Yeah. I think the question is can you teach culture in that didactic way. I started with the hypothesis that you can’t. Because I’ve seen it. I’ve seen it being done. I’ve seen it done that way, where culture, cultural competence are taught in modules. Or one lecture. Often the takeaways are one, stereotypical, like it collapses a multifaceted identity to this one thing, and these two beliefs that everybody who’s Indian holds, right?
Cringe!
Cringe, right? Two, it’s Othering. Which is that, I’m normal. I have the standard beliefs. This other person has strange, different beliefs. We’re going to study them, and write it down. Because then we can give them the care they need, by overcoming those beliefs if needed. Right?

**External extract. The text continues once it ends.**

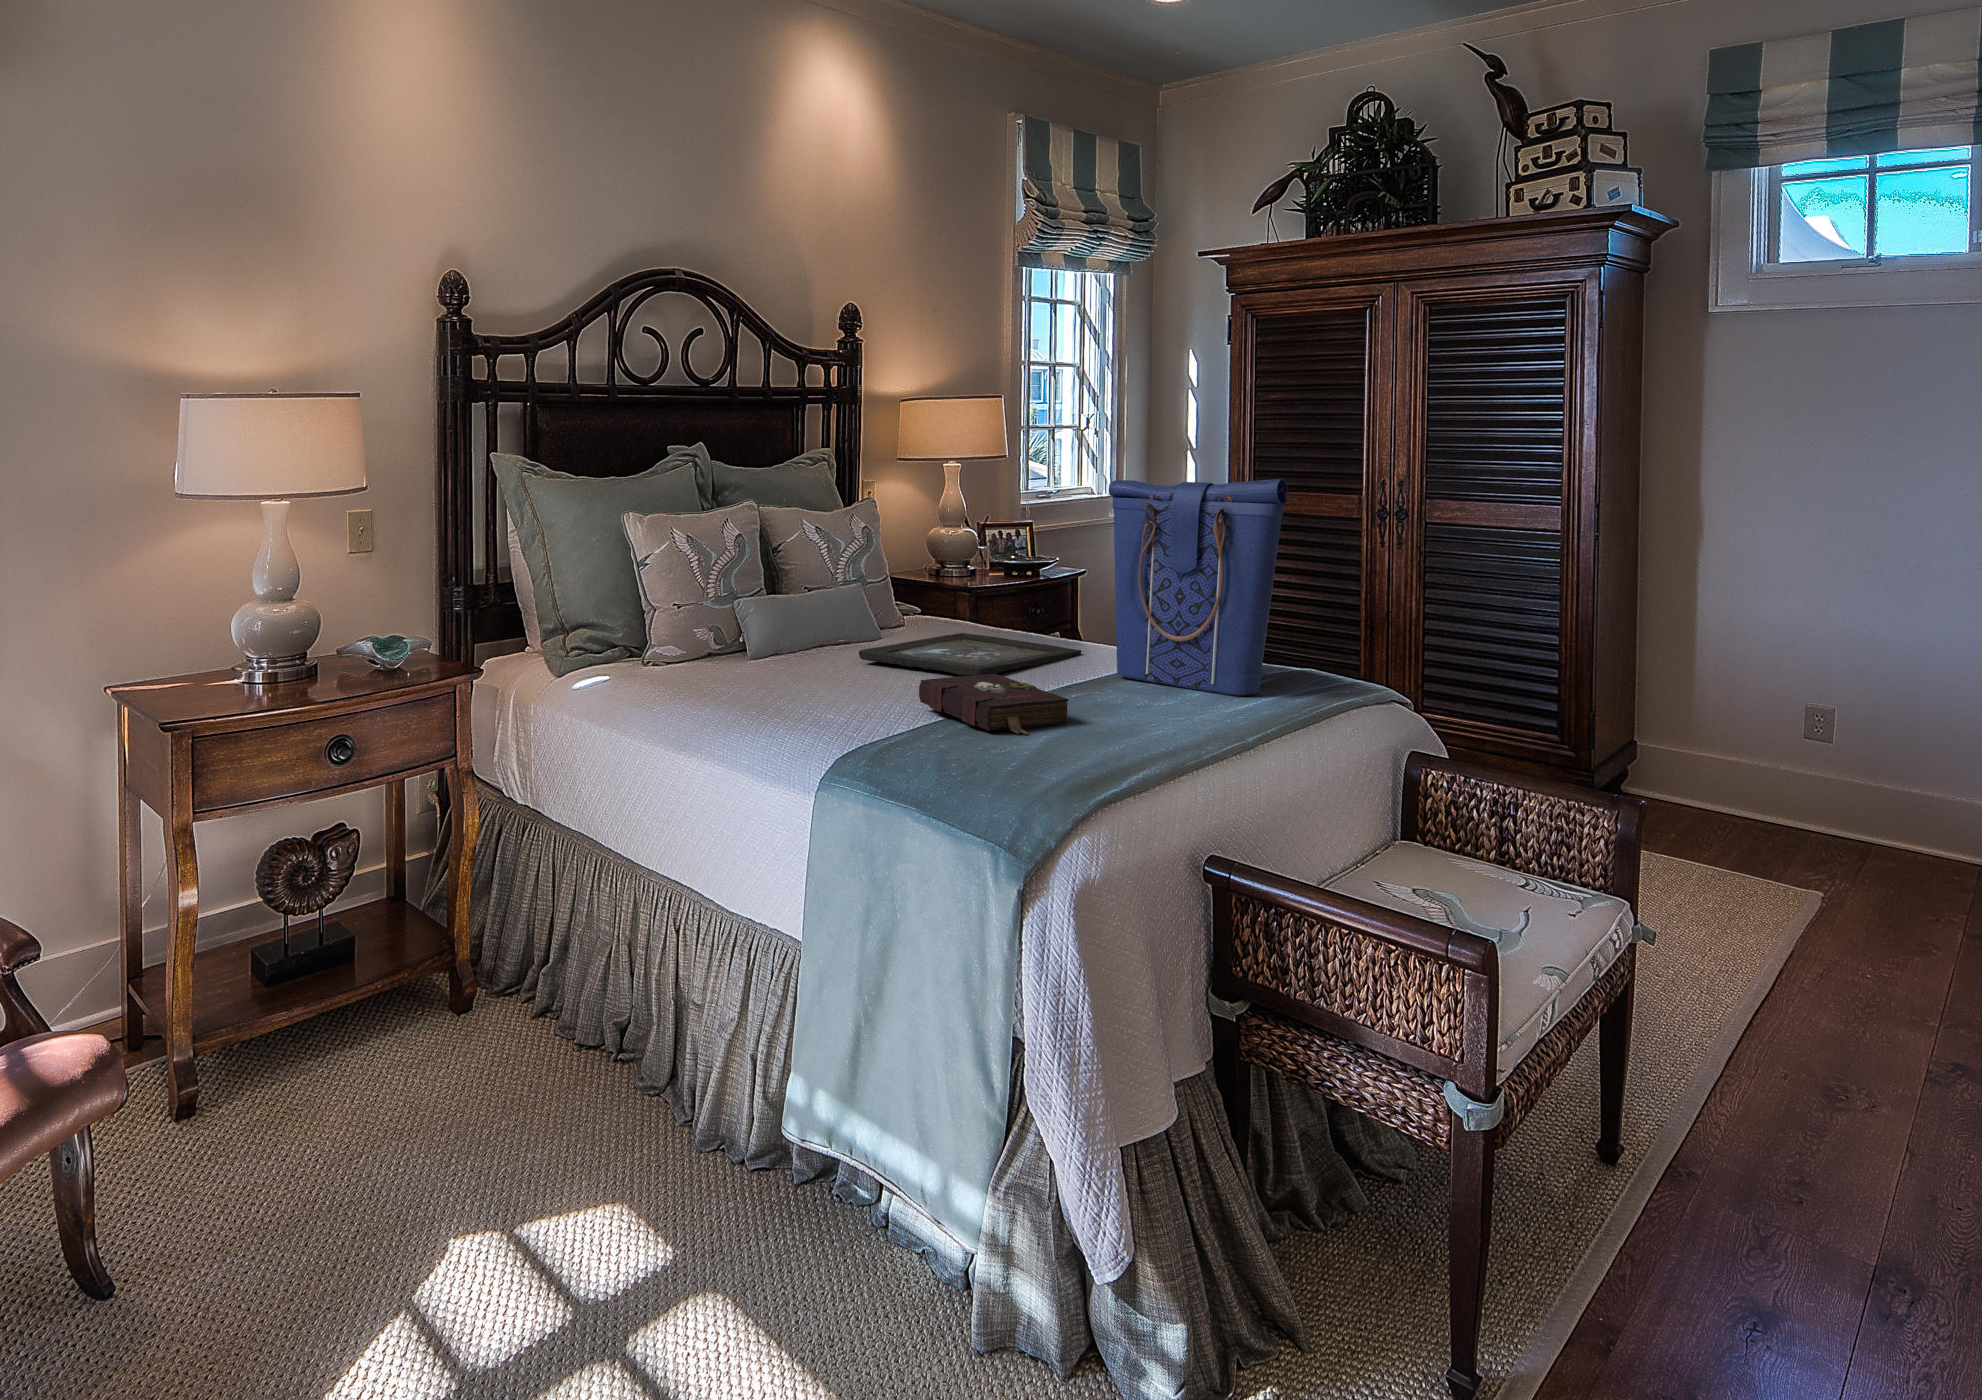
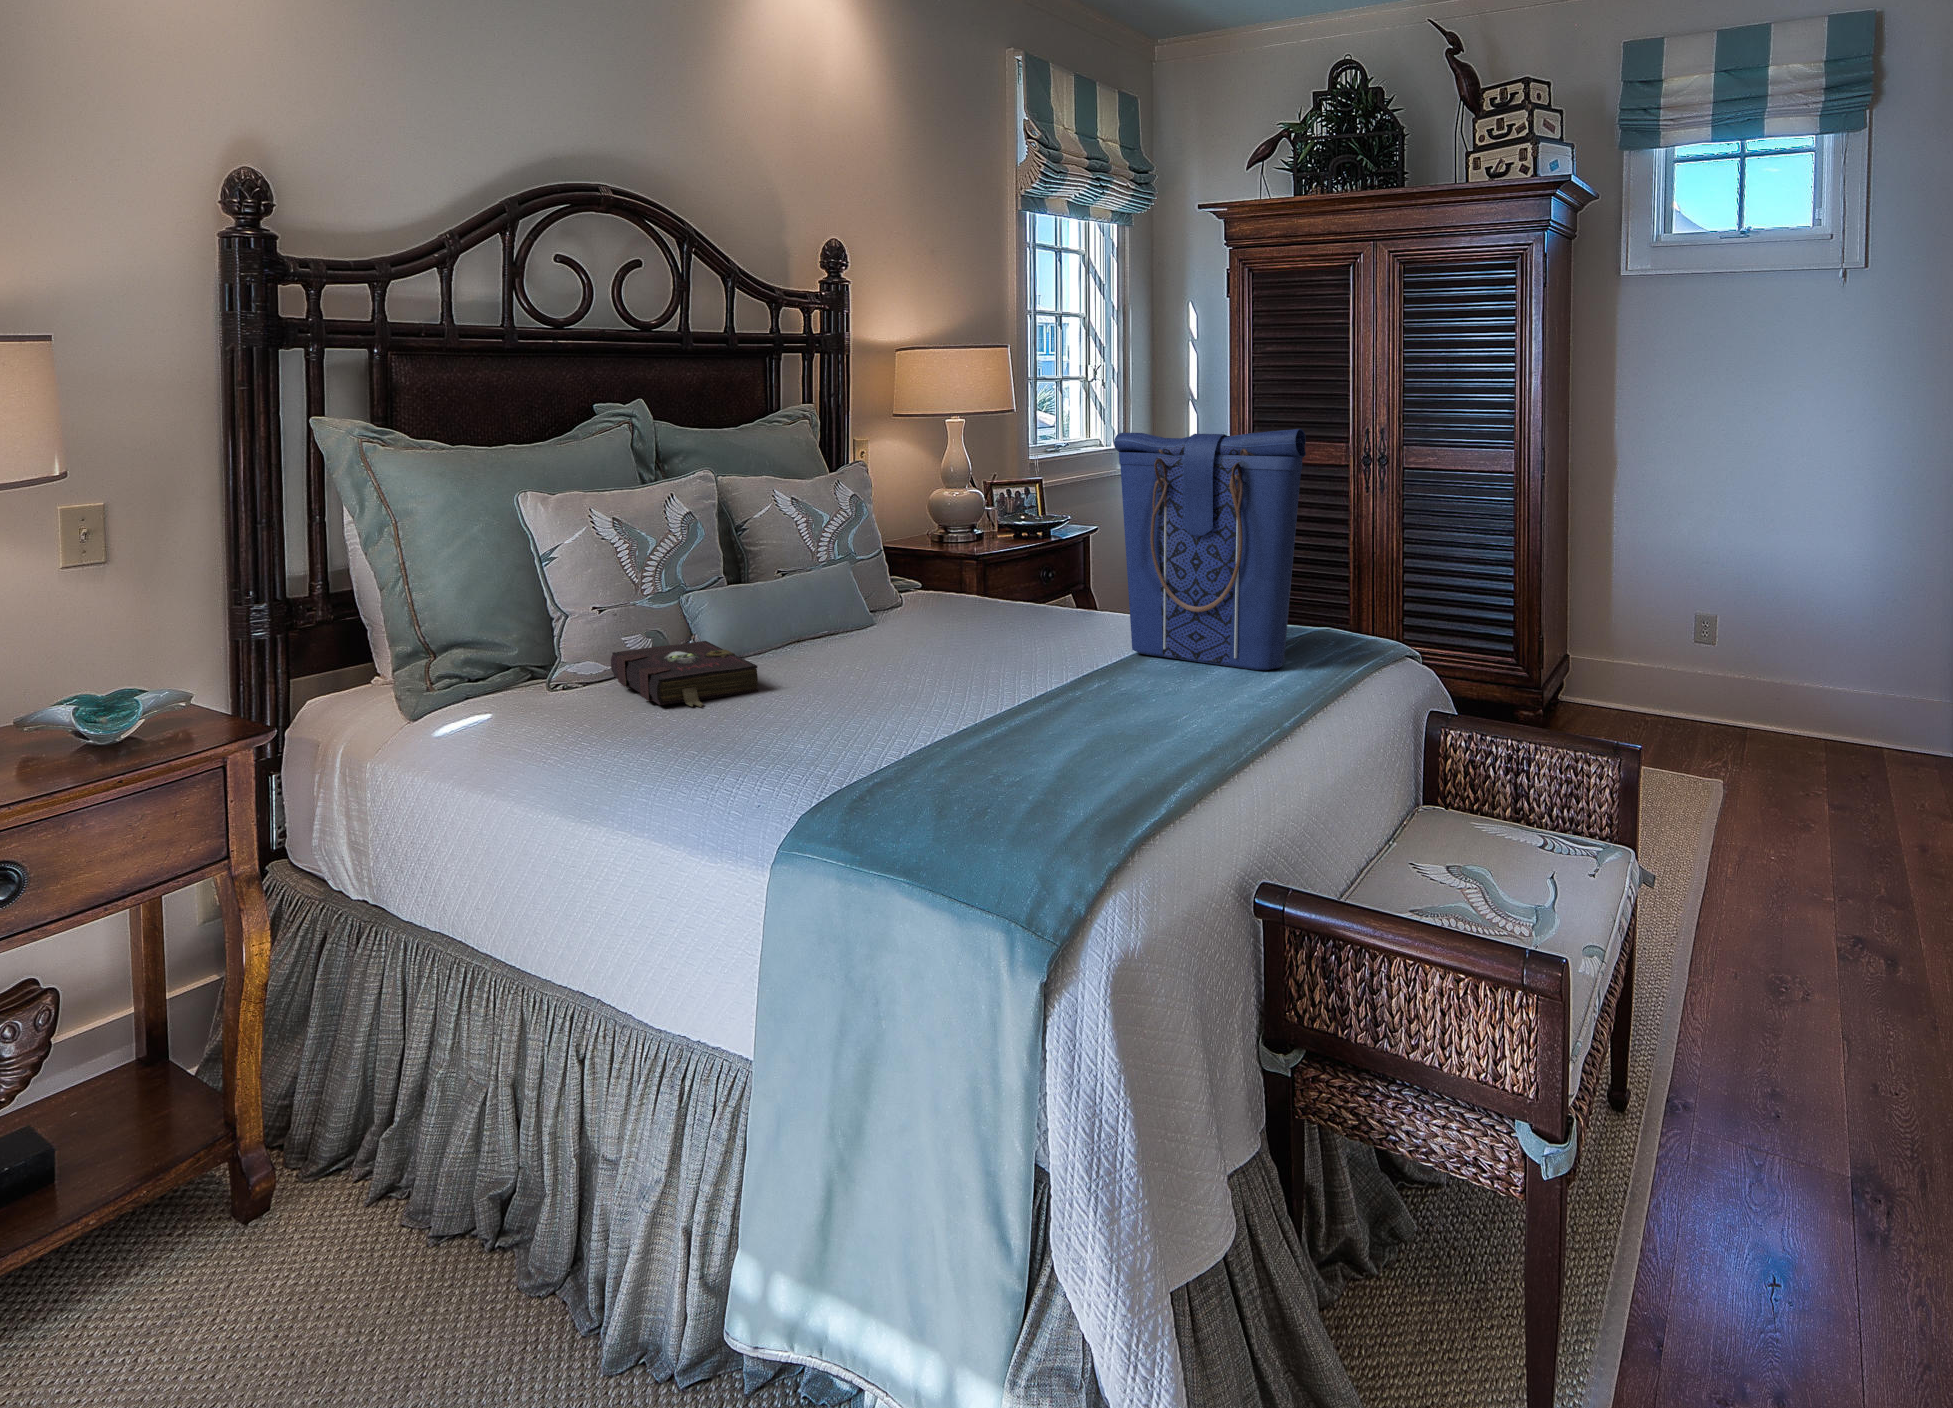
tray: present [859,633,1081,676] -> none [839,606,1093,661]
book: present [919,674,1068,735] -> present [611,641,758,707]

There’s so much there. And this is one of the strangest things for me when I entered the health sector, was running right into the prevalence of cultural competence. And I’m sure it had very good intentions when it started. But the way it wound up getting operationalized was highly problematic. And obviously many, many people are very aware of this. And I appreciate that in your show, you trust the listeners enough that they, too, are going to resist the impulse to, “come on, Raj! Just tell us what we need to know about these people and let’s get on with things!” So what are you learning from facing your own questions about care, by turning to a communication medium, and talking about it with other people in a public, kinda public space?
There are so many so many aspects of this that I could talk about. I’m learning about ways that I was actively harming the relationships that I was building with my patients. Intentionally or unintentionally. I use this example a lot because it is such a good example. It resonates with people. There’s a large native Hawaiian population, relatively, where we live. One thing that came out while I was talking to this community leader was: when we’re in the clinic, when we’re in the hospital, people often want to talk about their vacation to Hawaii as a way to build rapport. They say, ‘I was just in blank place in Hawaii. Where are you from? It seems innocent enough. Maybe the clinician is well intentioned, trying to find a way to connect. Cuz we all do that with people we don’t know.
Yeah.
But if you don’t understand the cultural context, the historical context, you’re actually undermining that relationship. Because Community leaders said, “hey, here you are talking about vacation. But many of us, we left our state because we couldn’t afford it anymore, because of tourism. And now we’re in a foreign place and we can’t visit our family, because it’s too expensive, because of tourism. And here you are, saying you just took a vacation to Hawaii, and then you want me to respond in a happy way and connect with you. Then, share all my vulnerabilities with you. Then, you want me to listen to what you’re saying, right?” And I have no doubt I’ve probably done this in the past. And I was damaging that relationship and I doubt in those instances, I know for a fact in those instances, they didn’t say, “stop talking about your vacation,” because that is not the power dynamic in that relationship at all. So this gave me space to understand that, so I don’t do, I don’t commit those I’ll say, infractions.